Edwards then proceeded to do his now-familiar dance, talking about how the proportion of the uninsured had decreased and wages had increased to their highest level (when targeted on this, he’ll usually throw in other non-sequiturs such as the highest state GDP as well). But that’s all meaningless because almost every state is experiencing the same because of Republican tax-cutting and deregulation over the previous two years — policies exactly at odds with what Edwards has advocated — but Louisiana is experiencing almost the least increases of all, being the leakiest boat in the rising tide.
He needed to be called on this, and the Republicans had chances to do so, perhaps as part of answers to other questions, but certainly in their closings. Using the latter as an example, all they needed to say was something like this: “Under Gov. Edwards leadership, we have become the most poverty-stricken state in the Union, we have added hardly any jobs and have one of the highest unemployment rates in the nation, people have moved away from here in the highest percentage terms in the country, our economy has grown among the least of all states, and we have suffered billions in tax increases while spending has increased at almost twice the rate of inflation. We need new leadership” and then append a short statement why he the speaker was the guy for the job.
But they never did that. Abraham closed by saying he was a doctor, farmer, veteran, and Christian. Rispone closed by saying he was a business who always supported Trump. Meanwhile, Edwards gets away with not only leaving the impression that Louisiana isn’t the sick man of the U.S. economically, but that the state actually made progress in that area under his watch
Abraham did confront Edwards on Medicaid fraud that Edwards policy had encouraged and on lost jobs (but which he allowed Edwards to make into a “he said/she said” exchange as Edwards tries to defend that by using seasonally unadjusted numbers, which no economist or analyst uses), and he did make Edwards look uninformed and confused on an issue about some of his Board of Elementary and Secondary Education appointees greased the skids for someone accused of sex crimes to teach, but the arcaneness of that blunted the effectiveness. Rispone also did get a dig in on the state losing jobs last year.
For his part, Edwards was off to the races with distortions. He took credit for economic development projects begun under his predecessor GOP former Gov. Bobby Jindal yet derided his economic performance — even though by the numbers Louisiana’s economy under Jindal’s polices performed demonstrably better. He kept harping on “stability,” meaning that the record-high tax increases he backed which helped to prevent budget cuts and paid for bigger government — even though current surpluses came not from tax increases he supported, but changes in federal government tax policy.

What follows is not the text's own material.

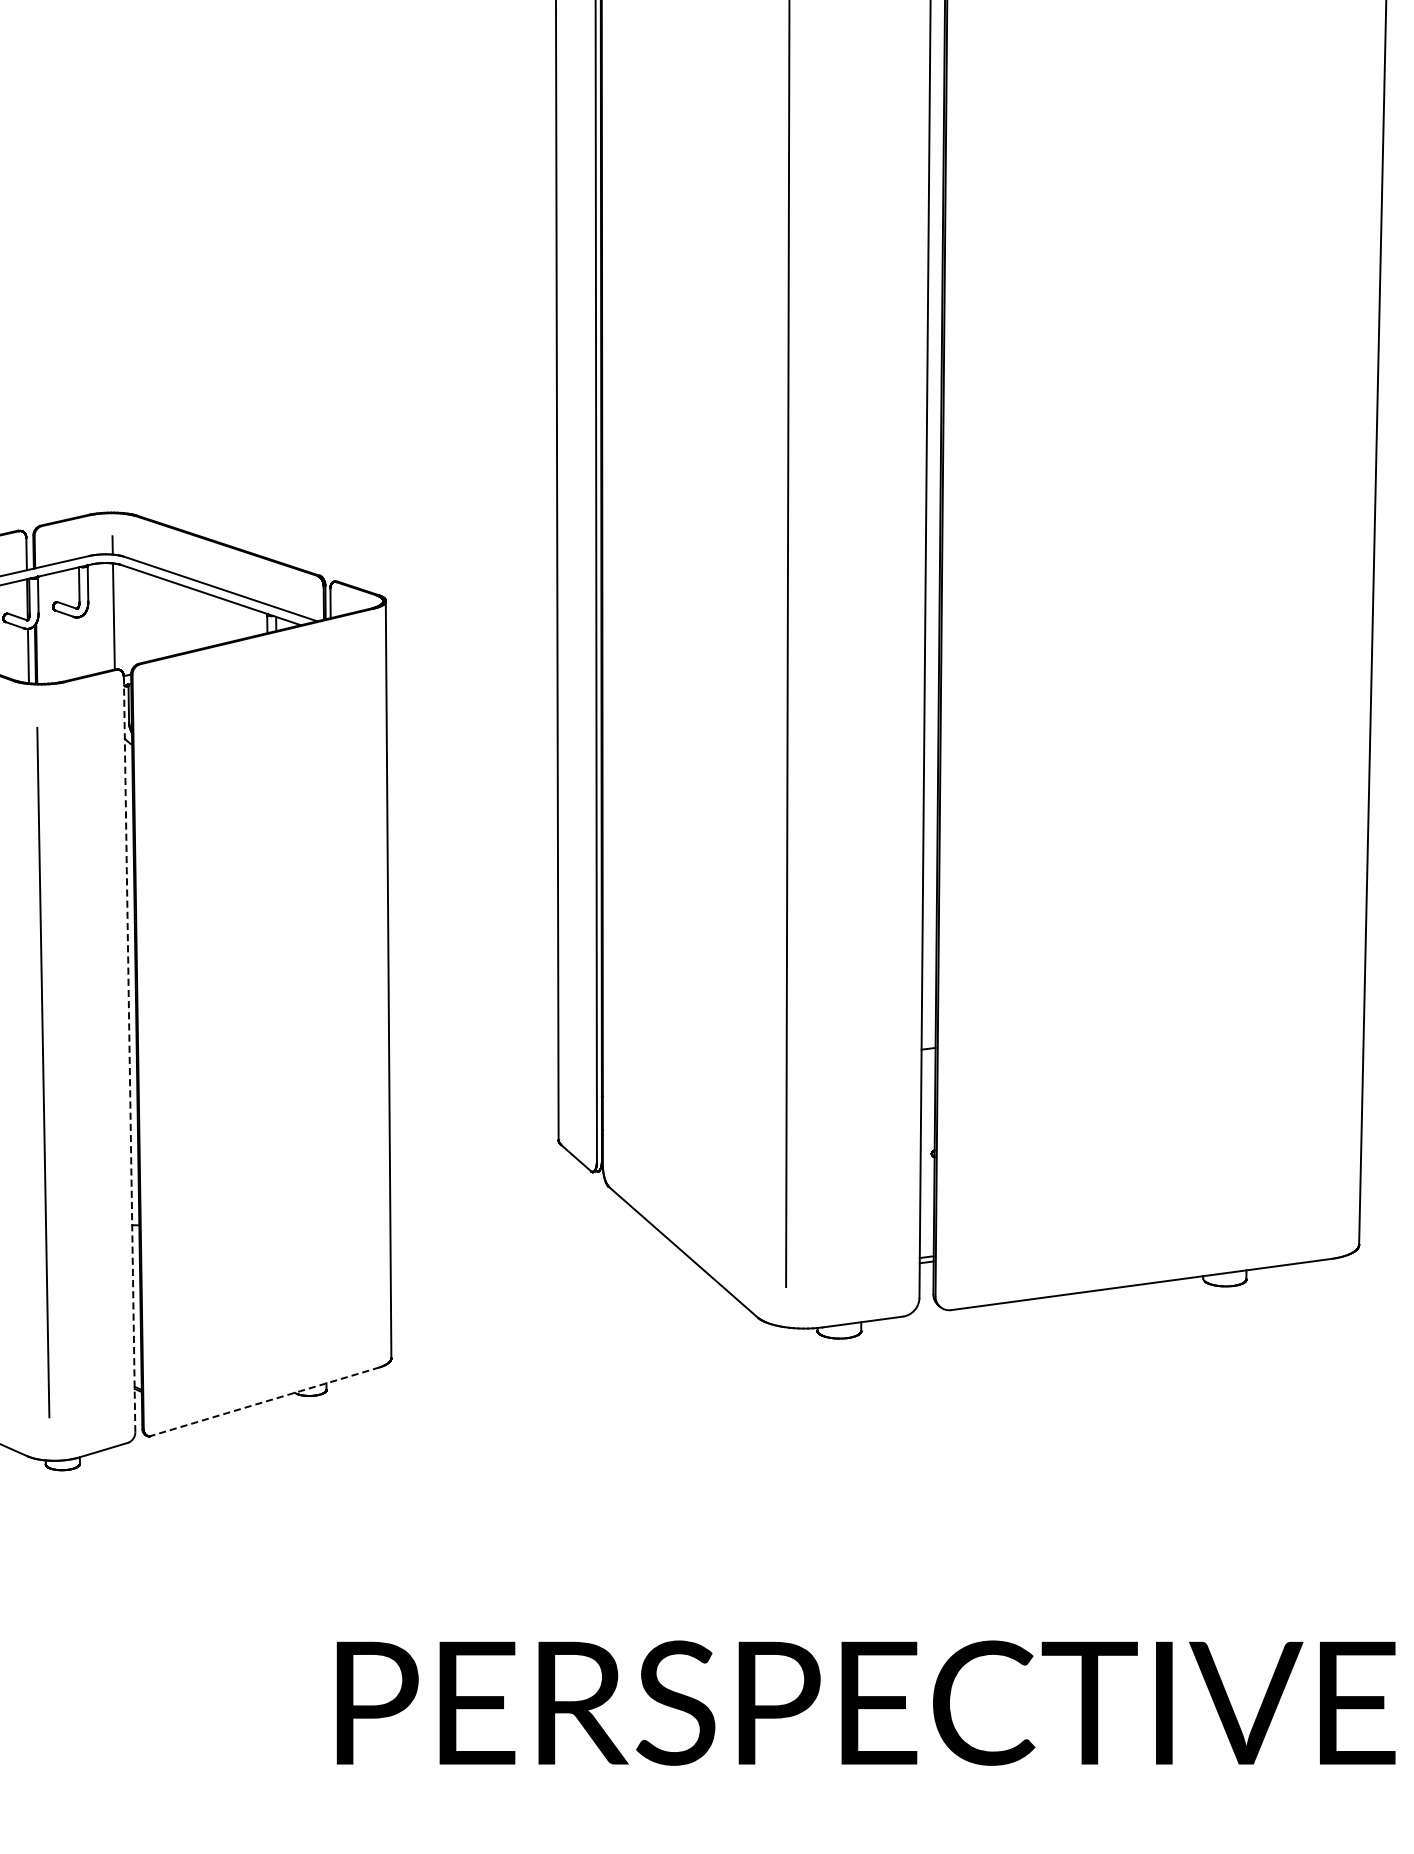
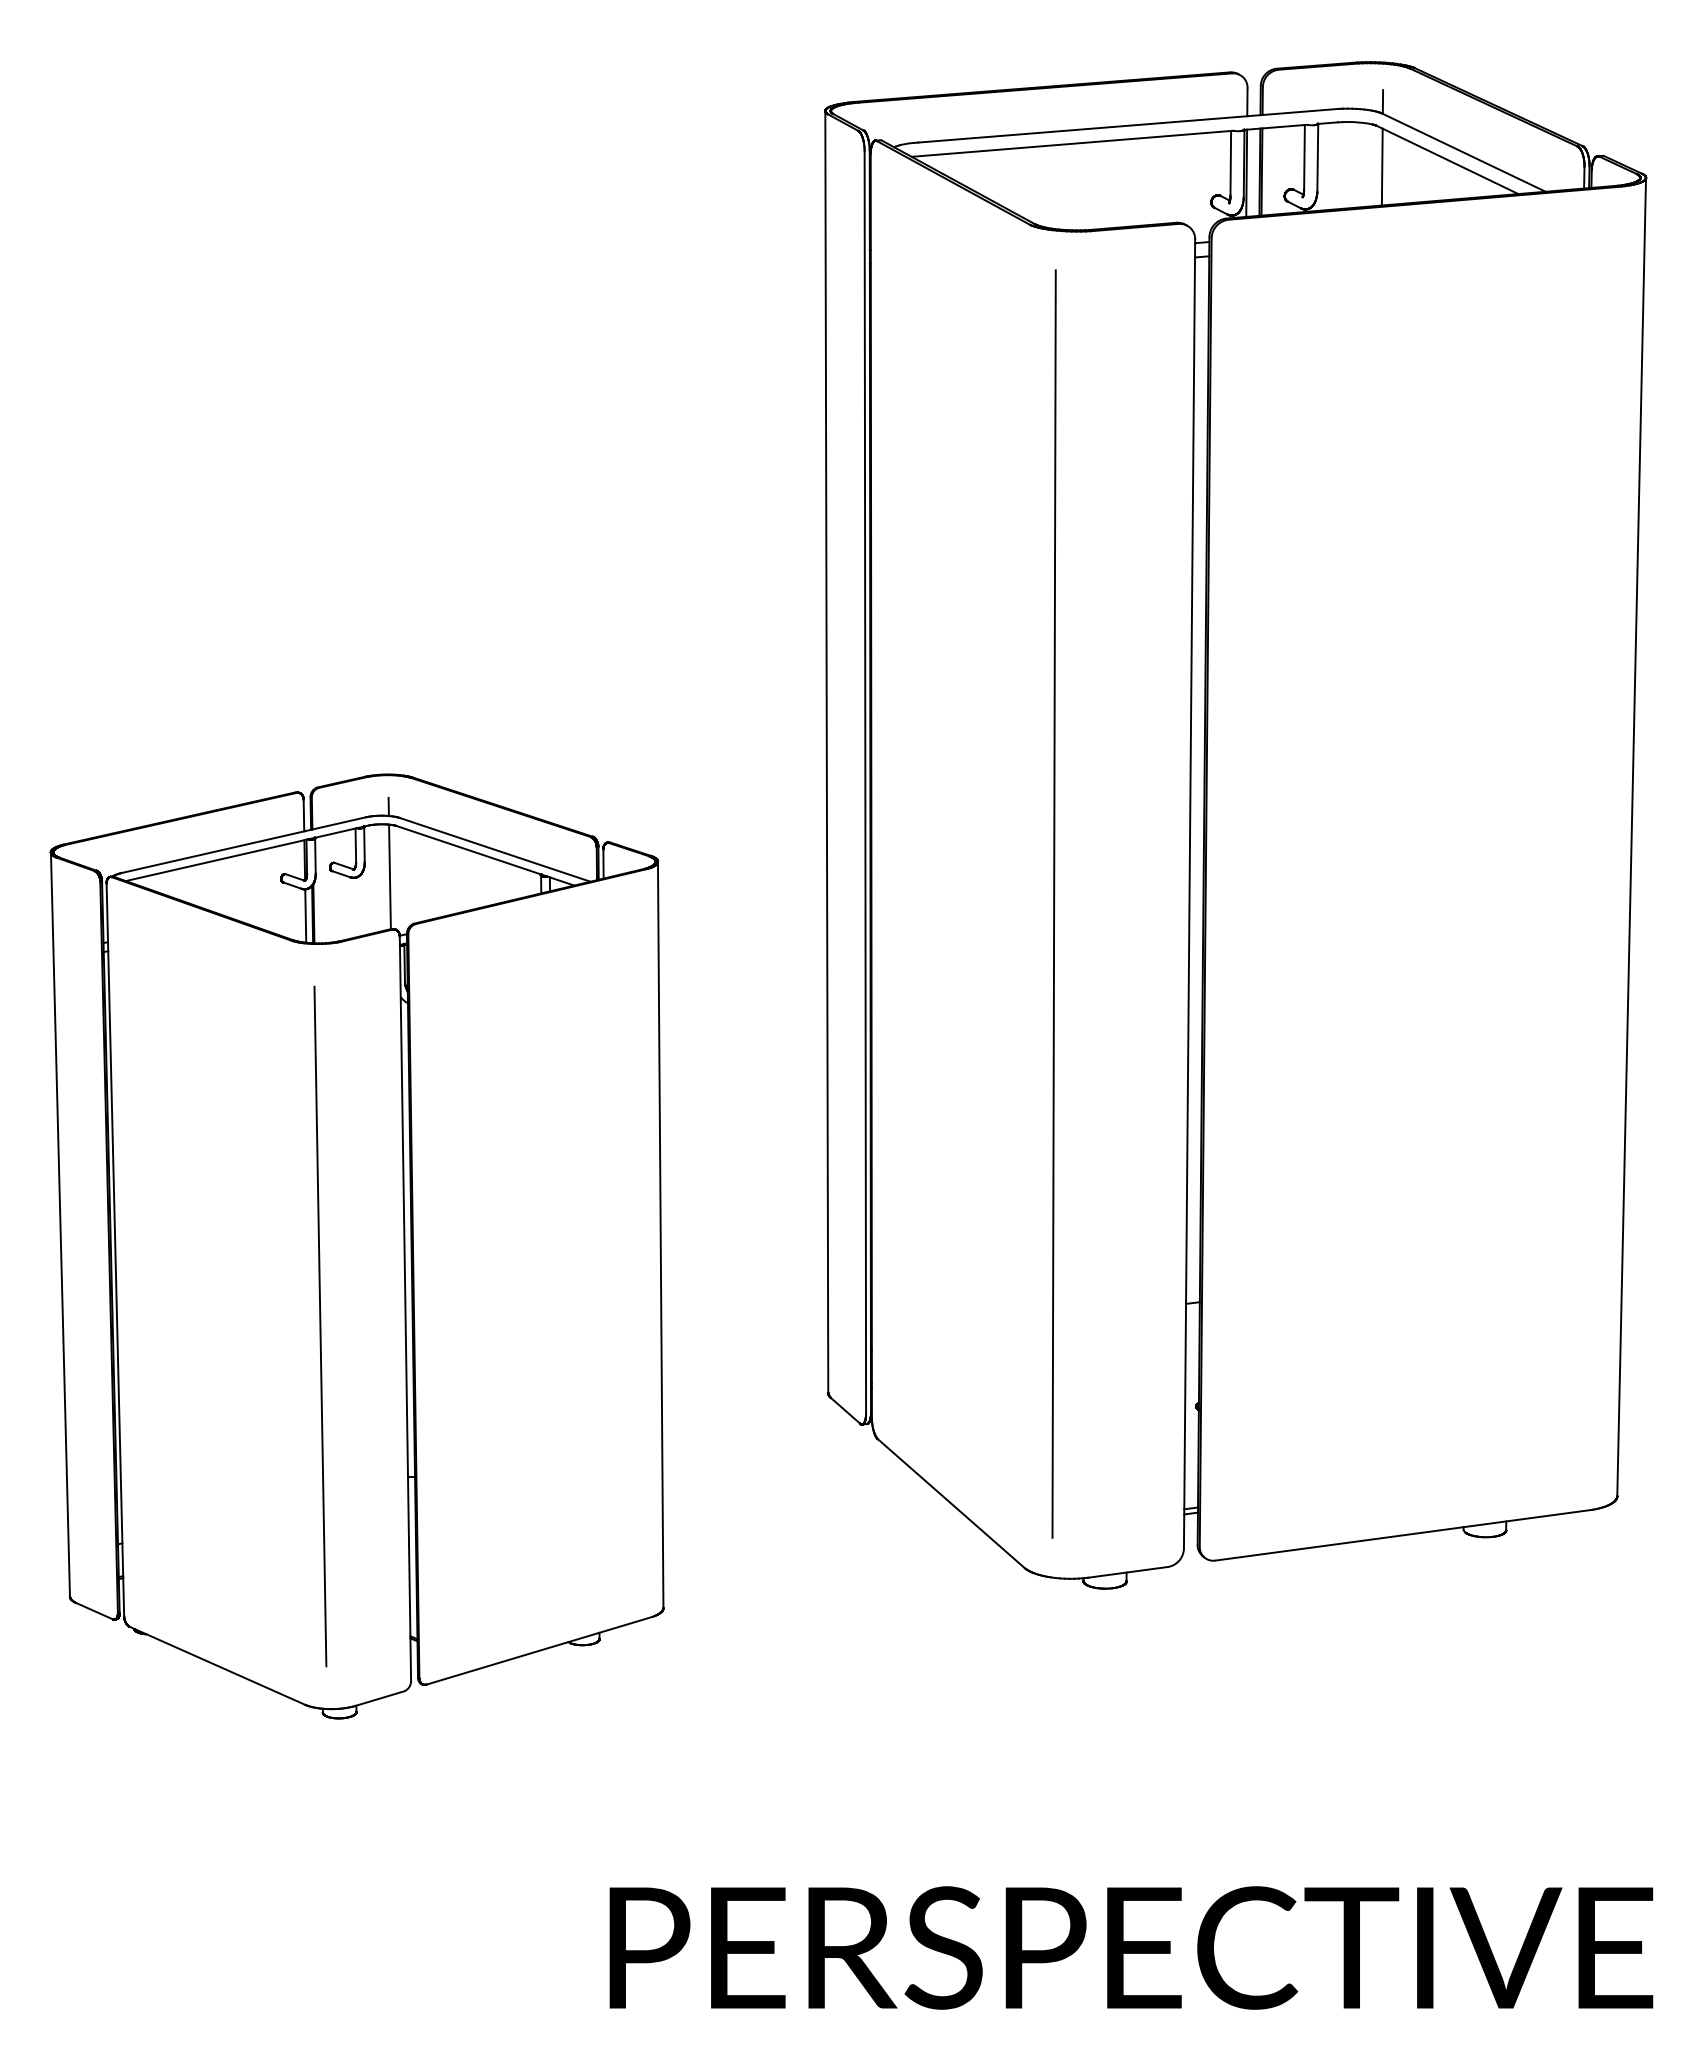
line: (129, 1054) -> (405, 1308), dashed -> solid
line: (265, 1401) -> (539, 1650), dashed -> solid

He sanctimoniously called Louisiana one of the lowest-taxed states using badly out-of-date data not including the recent tax increases when in the past he criticized a number of state rankings that put Louisiana at or near the bottom because they used only slightly dated data. And he repeated a lie from his 2015 campaign when he asserted Medicaid expansion would bring back federal tax dollars from state taxpayers going to fund expansion elsewhere; by expanding Medicaid in one state, it increases federal outlays drawn from all states regardless of whether they have expanded Medicaid. And, he escaped queries about his family’s slaveholding and Jim Crow past in the context of national Democrats calling for reparations and hypocrisy while he previously insinuated Republican Pres. Donald Trump was a racist — not that any of the journalists there with their pedigrees would ask such a thing.
While Edwards got more dinged this time out, neither Abraham nor Rispone effectively contrasted themselves with him, with Rispone spending as much effort in critiquing Abraham as he did Edwards. Nobody won this debate, but the biggest losers were the viewers, who find themselves relative to this contest akin to the prisoners in Plato’s allegory of the cave.